If McCain winds up being the GOP nominee -- which my friend John Sears predicts will happen -- the Reform Party candidate will be all the more important in deciding the outcome of the November election. What appears to be some confusion in the Reform Party these days on who is in charge involves Ross Perot getting himself back into control after losing at least the appearance of control to Minnesota Gov. Jesse Ventura. The confusion will be cleared up in Nashville this weekend, when Ventura's man, Jack Gargan, either resigns or is booted out of the chairmanship. The idea floated recently that McCain might get the Reform Party endorsement atop the GOP nomination -- first floated last year by William Safire of the NYTimes -- no longer will be possible after the weekend.
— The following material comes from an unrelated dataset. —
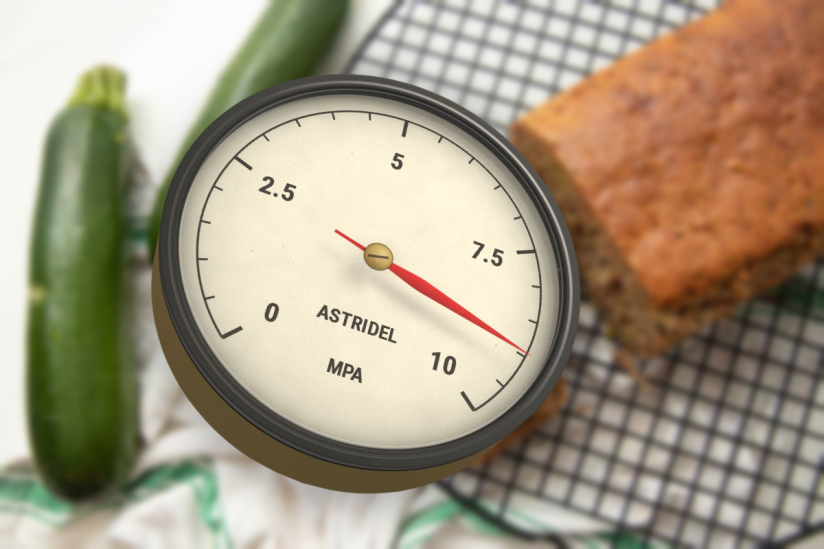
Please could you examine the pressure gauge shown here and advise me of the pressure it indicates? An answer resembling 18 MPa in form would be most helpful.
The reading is 9 MPa
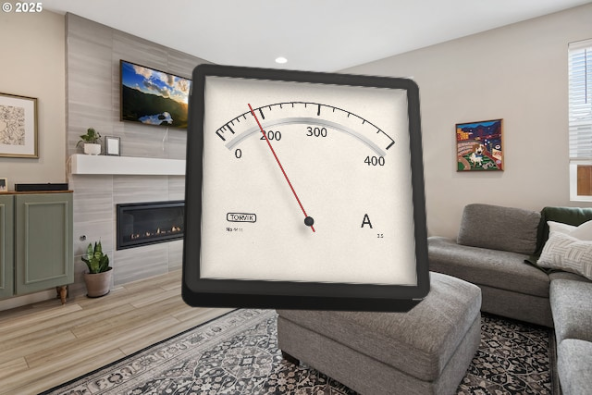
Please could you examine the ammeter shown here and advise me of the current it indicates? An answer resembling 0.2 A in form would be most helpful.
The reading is 180 A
Perot, who came to national attention as a citizen diplomat, has little use for McCain, a citizen bomber. As I recall, in both 1992 and 1996, McCain also made disparaging remarks about Perot, and Perot does not forget.

Pat Buchanan will be the Reform Party nominee, not McCain or Trump or Ventura or Perot. What probably cinched it was Buchanan's foreign policy speech at CATO last month, which I have urged be read even by those of you who insist he is anti-Semitic (he isn't). It is in his website library. I've not spoken to Buchanan in several weeks, but he continues to e-mail me questions and comments, and I've at least been able to sand some rough edges off his trade protectionism. He's also agreed to meet regularly with a team of supply-siders who now see little hope for change no matter who wins the major party nominations, now that Forbes is finished. The object is to find common ground on domestic and international economic policy and design a general domestic blueprint for a Buchanan presidency. I'm not directly involved, but I'm close enough to know that the preliminary discussions indicate a genuine willingness on Buchanan's part to resolve those differences that would make it difficult for him to get formal endorsements from the growth wing of the GOP. If the major party nominees are Gore and McCain, and Buchanan has a respectable platform, you can bet there would be major defections to his candidacy. These are the only cards on the table at the moment. It does not look all that promising from any direction, but we do have the luxury of general peace and prosperity and a sound system of checks and balances -- which suggests we could manage our way through four years of whoever makes it across the finish line first.